Во-первых, император-инок не соблюдал траура по Сигэмори и еще до истечения срока траура устроил праздник с музыкой. Во-вторых, отобрал у сыновей Сигэмори земли, которые были за службу подарены ему на вечные времена. В-третьих, отдал высокую должность не зятю Киёмори, как было договорено, а сыну своего канцлера Мотофусы. К тому же Киёмори напомнил об участии императора в заговоре.
Когда монах пересказал эти слова императору-иноку, тому нечего было возразить: обвинения Киёмори были справедливы.
На следующий день по распоряжению правителя-инока сорок три высокопоставленных чиновника были лишены должностей, канцлер Мотофуса сослан.
Еще через четыре дня наступил последний акт драмы. С утра самураи окружили дворец императора-инока, и разнесся слух, что они намерены сжечь заживо всех его обитателей. Госиракава сидел в тронном зале и ждал смерти.
В зал вошел Мунэмори, второй сын правителя-инока, ставший теперь наследником. Он был в латах и шлеме.
— Носилки ждут у дворца, — сказал он. — Прошу вас немедленно пройти туда.
— Но я не знаю за собой никакой вины! — попытался возразить император-инок.
— Вам ничто не грозит, — ответил Мунэмори. — Вы сейчас проследуете в загородную резиденцию. И будете там находиться, пока в государстве не наступят тишина и порядок.
Лишь один слуга да старуха кормилица осмелились сопровождать императора-инока. Там, оторванный от всех, он проводил месяц за месяцем.

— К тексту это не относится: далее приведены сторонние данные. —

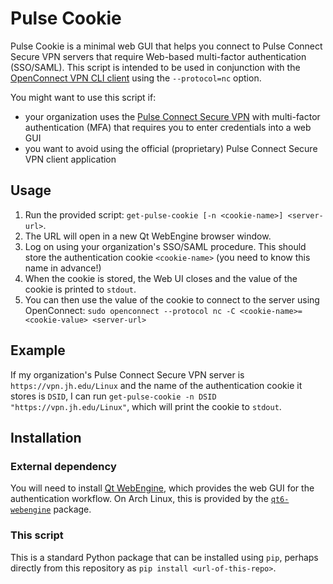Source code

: # Pulse Cookie

Pulse Cookie is a minimal web GUI that helps you connect to Pulse Connect Secure VPN servers that require Web-based multi-factor authentication (SSO/SAML). This script is intended to be used in conjunction with the [OpenConnect VPN CLI client](https://www.infradead.org/openconnect/) using the `--protocol=nc` option.

You might want to use this script if:

- your organization uses the [Pulse Connect Secure VPN](https://www.pulsesecure.net/) with multi-factor authentication (MFA) that requires you to enter credentials into a web GUI
- you want to avoid using the official (proprietary) Pulse Connect Secure VPN client application

## Usage

1. Run the provided script: `get-pulse-cookie [-n <cookie-name>] <server-url>`.
2. The URL will open in a new Qt WebEngine browser window.
3. Log on using your organization's SSO/SAML procedure. This should store the authentication cookie `<cookie-name>` (you need to know this name in advance!)
4. When the cookie is stored, the Web UI closes and the value of the cookie is printed to `stdout`.
5. You can then use the value of the cookie to connect to the server using OpenConnect: `sudo openconnect --protocol nc -C <cookie-name>=<cookie-value> <server-url>`

## Example

If my organization's Pulse Connect Secure VPN server is `https://vpn.jh.edu/Linux` and the name of the authentication cookie it stores is `DSID`, I can run `get-pulse-cookie -n DSID "https://vpn.jh.edu/Linux"`, which will print the cookie to `stdout`.

## Installation

### External dependency

You will need to install [Qt WebEngine](https://doc.qt.io/qt-6/qtwebengine-index.html), which provides the web GUI for the authentication workflow. On Arch Linux, this is provided by the [`qt6-webengine`](https://archlinux.org/packages/extra/x86_64/qt6-webengine/) package.

### This script

This is a standard Python package that can be installed using `pip`, perhaps directly from this repository as `pip install <url-of-this-repo>`.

Грустную картину этого заточения рисует «Повесть о доме Тайра»:
«Миновала уже половина зимы, лишь громкий посвист зимней бури в горах доносился в усадьбу, да ясным светом сияла луна в заледеневшем саду. Снег плотной пеленой заносил сад, но никто не оставлял следов на белом покрове; пруд сковало льдом, исчезли птицы, прежде стаями летавшие над водой… Морозной ночью издалека чуть слышно долетал к изголовью веявший холодом стук валька, да на рассвете за воротами раздавался в отдалении скрип повозок, ломавших хрустевшие под колесами льдинки. По дороге спешили путники, ступали вьючные лошади — это зрелище жизни, по-прежнему совершавшейся в бренном мире, навевало печаль на государя. Вооруженные до зубов воины днем и ночью сторожили ворота».